Il Dna l’inchioda per stupro, l’arresto dopo 2 mesi

da Milano
Ci deve qualcosa che non va nell’organizzazione dell’apparato repressivo italiano, se due balordi violentano una ragazza il 25 settembre, vengono riconosciuti, arrestati e inchiodati dalla prova del Dna. Ma fermati solo 5 cinque mesi più tardi, dopo essere stati già scarcerati e aver colpito un’altra ragazza. «Colpa dei tempi tecnici degli accertamenti e della redazione delle richieste di arresto» spiega Giovanni Narbone, il magistrato che ha seguito la vicenda.
Questa è infatti la storia di Claudio Strangi, 28 anni, e del cognato Francesco Cannaò, 20, entrambi con una sfilza di precedenti lunga un chilometro. Secondo le accuse, Strangi insieme con Cannaò, ma spesso anche con Maurizio De Luca, 30 anni, colpisce banche, farmacie, passanti. E quando le vittime sono donne, scatta lo stupro. Come sarebbe successo il 21 febbraio al parcheggio del metrò di Bisceglie. Vittima una commessa di 30 anni, minacciata con un coltello, sequestrata per quattro ore, picchiata, violentata da uno dei due, e infine derubata. Dopo tre giorni di indagini, gli autori vengono identificati e arrestati: sarebbero Strangi e Cannaò. Gli stessi due che avrebbero aggredito una ragazza di 25 anni al parcheggio del capolinea del metrò di San Donato, alle 20.30 del 25 settembre 2005. E con la stessa tecnica: coltello, sedili posteriori, sequestro (due ore), furto. Infine la macchina si dirige verso una zona appartata, dove viene costretta a spogliarsi e violentata, questa volta da entrambi. La giovane chiama i carabinieri, indica i mozziconi di sigarette fumate dai delinquenti, utili per la prova del Dna, e riconosce i due nelle foto segnaletiche.
Ma Strangi e Cannaò sarebbero gli stessi che il 3 ottobre avrebbero assaltato una farmacia a Milano e, per scappare, sequestrato il commesso, infilato nel portabagagli della sua vettura e abbondato poi nell’hinterland. I carabinieri li intercettano la sera stessa a Crema, scoprendo che Strangi ha l’obbligo di dimora che gli impedirebbe di uscire da Milano. I due, riconosciuti dalle foto, non vengono però identificati dal farmacista e dal commesso durante i confronti. Cannaò torna libero e il cognato va ai domiciliari per aver contravvenuto l’obbligo di dimora, nonostante siano sospettati anche per la violenza. E infatti il 12 dicembre arriva l’esito del Dna: le sigarette sono state fumate da Cannaò. Ma il Pm chiede solo ora al gip l’ordine di custodia cautelare.
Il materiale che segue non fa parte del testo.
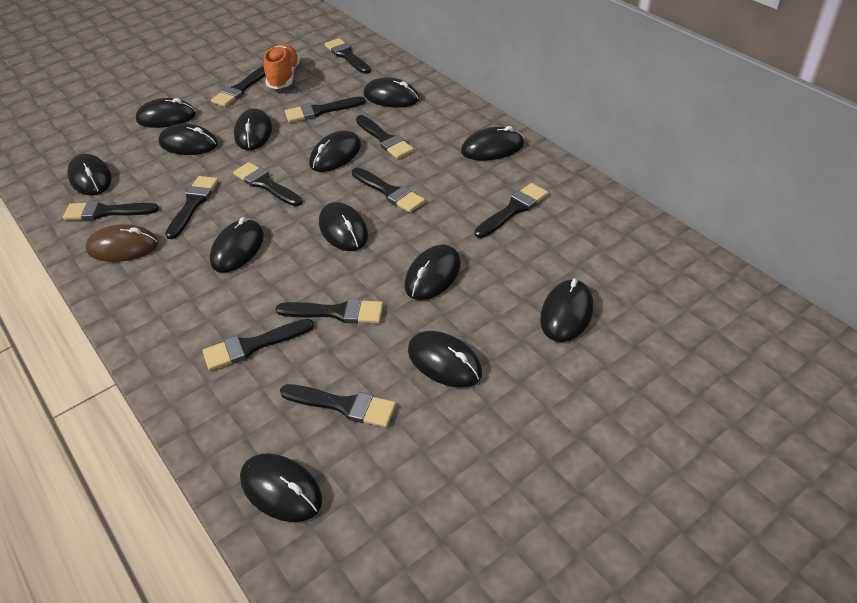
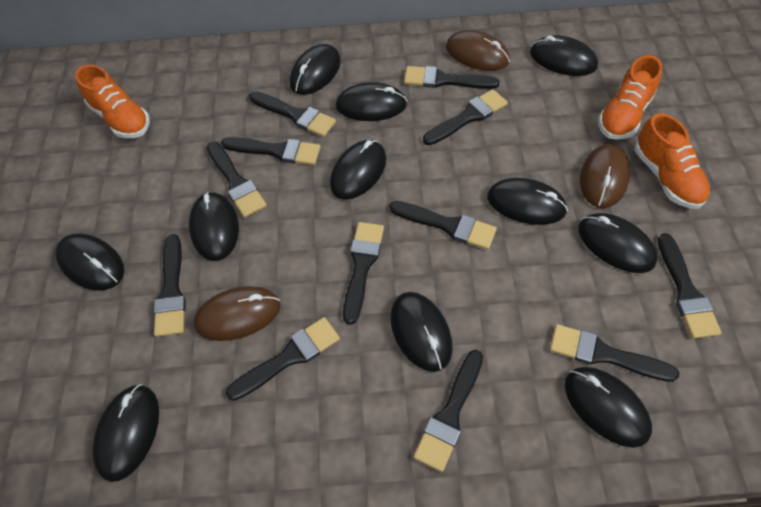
black mouse: 13 -> 11
brown mouse: 1 -> 3
orange shoe: 1 -> 3

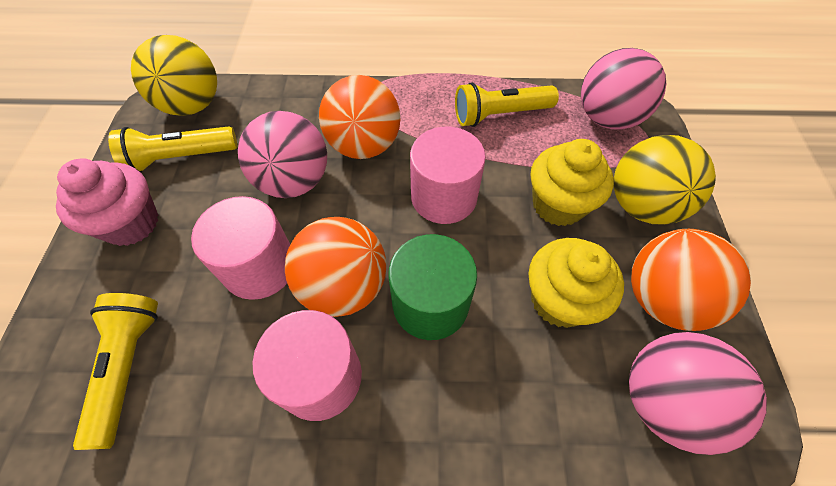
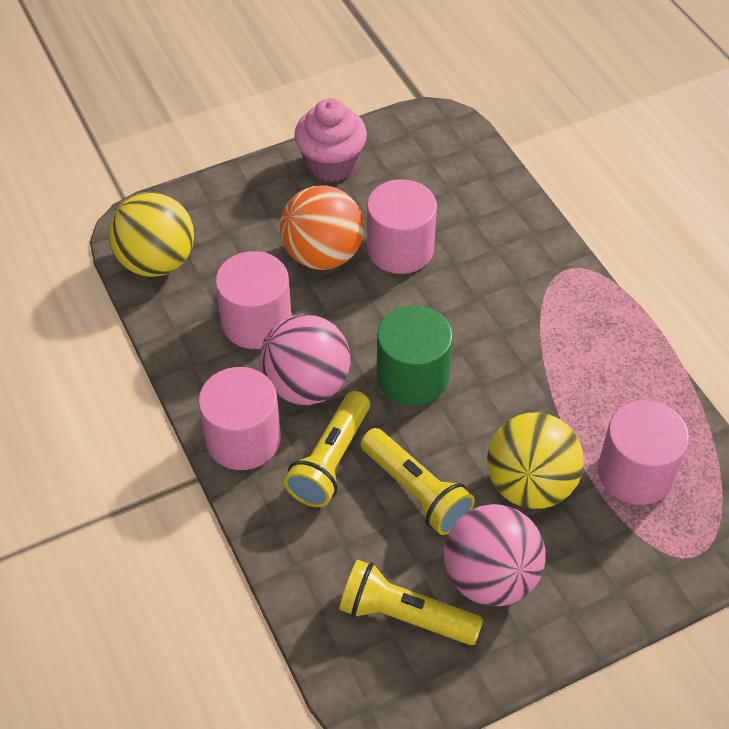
orange ball: 3 -> 1
pink ball: 3 -> 2
pink cylinder: 3 -> 4
yellow cupcake: 2 -> 0

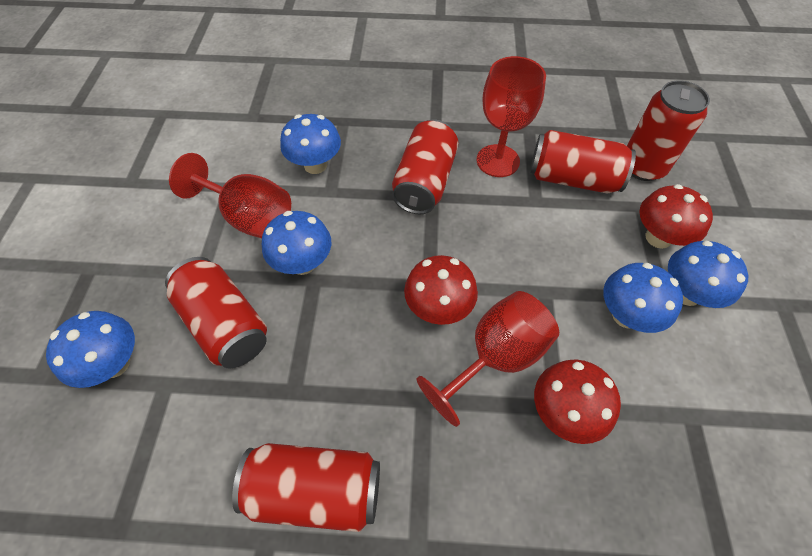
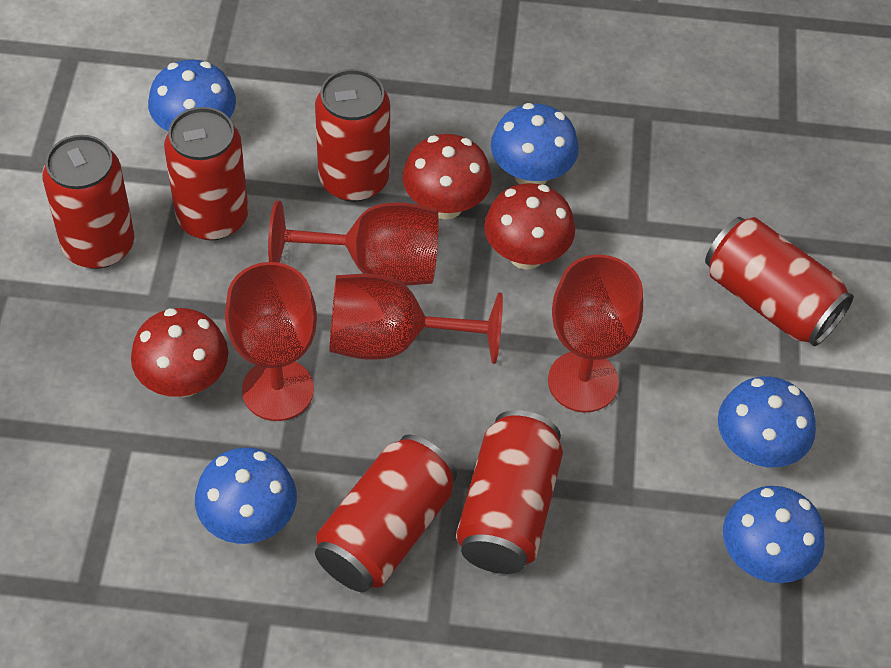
red can: 5 -> 6
red goblet: 3 -> 4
Com’è possibile che due balordi, identificati dalla vittima e inchiodati dal Dna, vengano presi dopo quattro mesi e mezzo, durante i quali hanno commesso altri stupri e rapine?
«E anche arrestati - fa notare Giovanni Narbone - ma i farmacisti all’ultimo minuto non li hanno più riconosciuti e sono stati liberati».
Ma la vittima dello stupro sì.
«Solo dalle foto segnaletiche, poi non fu più fatto il confronto diretto».


D’accordo, ma il 12 dicembre arriva la conferma del Dna, due mesi per chiedere un arresto?
«Possono sembrare tanti, ma deve tener presente il nostro carico di lavoro e la preparazione del castello accusatorio. Io non posso portare davanti ai giudici delle persone con prove e argomentazioni che poi non reggono in dibattimento».